The forecast matters because Kings Local’s elected board is planning for enrollment growth and ongoing costs tied to personnel and benefits. “We don’t have a crystal ball,” Morrow said, describing how the district used state modeling (based on 2022 collections data) and its forecasting vendor to estimate the EIT ramp-up and likely collections. He noted the state may provide updated data for 2023 by the end of the year.

Why it matters: The board framed the ballot plan as intended to stabilize district finances without creating an over-collection that would remove fiscal accountability. Morrow and other administrators emphasized prior cost-saving measures — which they quantify at roughly $8.2 million — and said the forecast assumes continued attention to hiring practices, health-insurance strategies and utility purchasing to limit expense growth.

Highlights and assumptions

- Revenues: Morrow said property-tax receipts show modest growth (about 8% over a five-year period) but flagged a near-term reduction tied to tax-rate compression after rapid valuation increases; he said a 7.4 mill reduction in the community tax rate effectively reduced what the district could collect and represented nearly $1,000 for the “average home” had the reduction not occurred.

- State funding: The district received a performance supplement and an enrollment-growth supplement, but Morrow said the regular state formula has trended the district toward the guarantee floor the state set in prior years.

- Personnel: Kings Local reported 564 full-time-equivalent employees in 2024, down from 573 in 2022. The forecast builds in two additional teachers annually to offset enrollment growth and assumes ongoing experience-related salary steps and negotiated increases.

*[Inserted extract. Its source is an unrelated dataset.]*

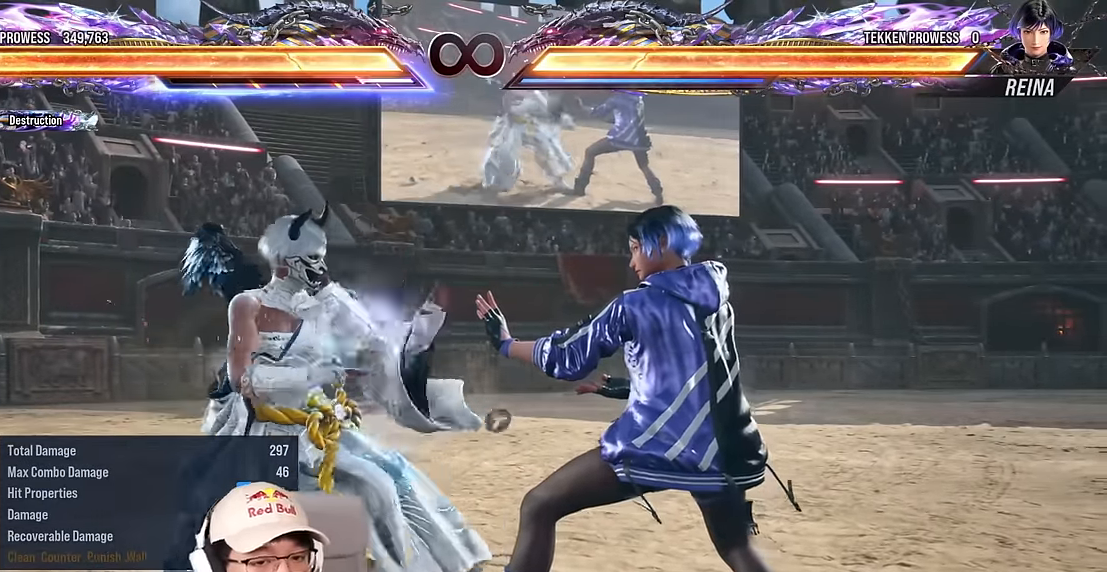
{"buttons": [], "left_stick": "center", "events": [[16, "CIRCLE", "down"], [16, "left_stick", "right"], [83, "CIRCLE", "up"], [116, "left_stick", "center"]]}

- Health insurance and purchased services: Morrow said health-insurance renewals for 2026 are estimated at about an 8.3% increase and projected inflation in 2027; purchased services (student-specific services, transportation, utilities) remain a large, somewhat unpredictable cost category. Transportation contracts produced a one‑year increase of about 10% followed by 3% annual escalators.

- EIT modeling: The 1% earned-income tax projection uses the state’s methodology, which relies on 2022 data; the district’s vendor modeled a plausible ramp-up and a growth factor in the mid-30% range based on prior experience. Morrow stressed timing lags for receipts (withholdings and returns) that lead to a modest first-year collection.

Board discussion and public materials

Board members asked for clarification on timing and whether the slides would be posted; Morrow said the presentation and a more detailed forecast document (a multi‑page report filed with the state) will be posted to BoardDocs and the district website. Members praised the administration’s cost-savings work and asked for continued transparency on assumptions used in the forecast.

Vote and next steps

A motion to approve the financial forecast passed on a roll-call vote. Board members recorded in the roll call as voting “yes” included Miss Phillips, Miss Groff, Miss Callan, Miss Cowan, Mister Balfrom and President Skerrill. Morrow said the district will refile an updated forecast if the ballot issue passes and will work with the state and board on contingency plans if it fails.

Prognosis and caveats

Morrow warned that projections beyond 2029 are increasingly volatile. He also noted the state’s published EIT projection is based on older data and that updated figures could change expected collections. The board did not adopt any tax measure tonight; voters will decide the proposed 1% EIT and the board has discussed adding language to ensure a 1-mill reduction is implemented if the levy passes.

Ending

Administrators said they will post forecast documents to BoardDocs and the district website and will continue presenting refinements to assumptions to the board and community in the weeks ahead.